START EXTRACTED INFORMATION

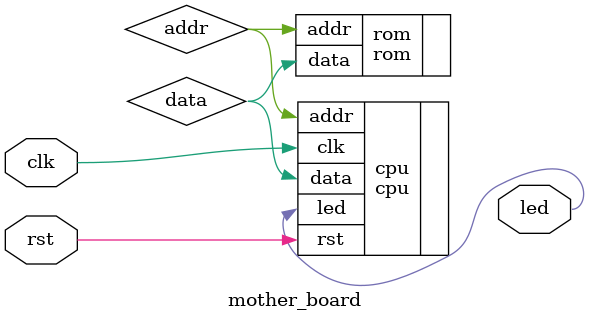
<source format=v>
module mother_board(
    input clk,
    input rst,
    output led
);

wire addr;
wire data;

cpu cpu(
    .clk(clk),
    .rst(rst),
    .data(data),
    .addr(addr),
    .led(led)
);

rom rom(
    .addr(addr),
    .data(data)
);

endmodule
</source>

END EXTRACTED INFORMATION

Only the records themselves, retyped exactly, belong in the answer; please leave all images behind.

<source format=v>
module mother_board(
    input clk,
    input rst,
    output led
);

wire addr;
wire data;

cpu cpu(
    .clk(clk),
    .rst(rst),
    .data(data),
    .addr(addr),
    .led(led)
);

rom rom(
    .addr(addr),
    .data(data)
);

endmodule
</source>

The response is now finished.